WHAT YOU SHOULD DO — Extend the piece below on liquidity and Indian government bond yields, starting right after its last sentence.

SELECTED EXTRACT —
Liquidity, not just rate cuts, holds the key to cooling Indian bond yields
Subscribe to enjoy similar stories. Despite a 125-basis-point rate cut by the Reserve Bank of India (RBI) in 2025, government bond yields have refused to cool off, leaving a growing disconnect between the bond market and policy actions. Since the beginning of February, RBI’s Monetary Policy Committee has cut the policy repo rate by 125 bps.
While yield on the benchmark 10-year government bond has fallen from a high of 6.72% in February to 6.24% in May, it reversed those gains to 6.50% levels since late August when the US slapped 50% tariffs on Indian goods. On Friday, yield on the 10-year government bond—the most liquid paper—ended at 6.60%, 10 bps higher since the rate-setting panel announced its latest 25 bps cut in repo rate on 5 December. At the heart of the problem is liquidity.

SUPPLIED MATERIAL —

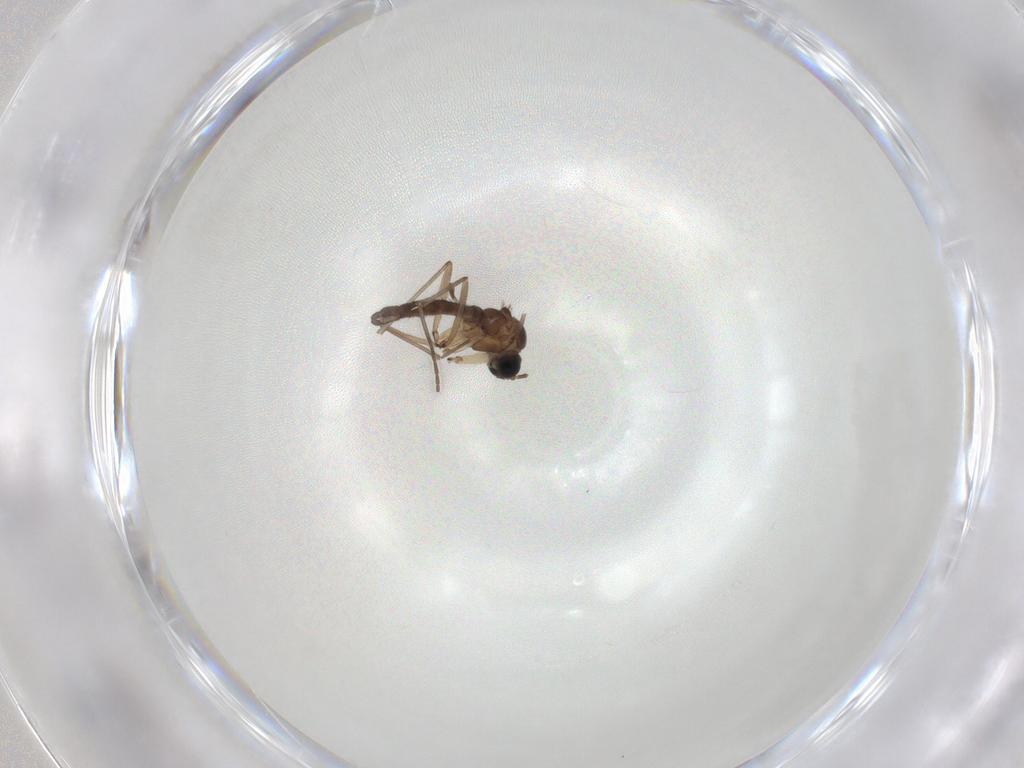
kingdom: Animalia
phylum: Arthropoda
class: Insecta
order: Diptera
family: Sciaridae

SOLVED EXERCISE —
“You need liquidity. Lots and lots of it. To the tune of ₹2–2.5 trillion more," a senior treasury official at a private bank said.
While RBI has announced open market operations (OMOs) and other liquidity measures, market participants argue these have largely been offset by foreign exchange interventions and bond redemptions, making it a transient form of liquidity rather than a durable one. “Rate cut transmission to the bond market has been constrained by tight liquidity conditions, elevated supply expectations and global rate volatility," V.R.C. Reddy, head of treasury at Karur Vysya Bank, said.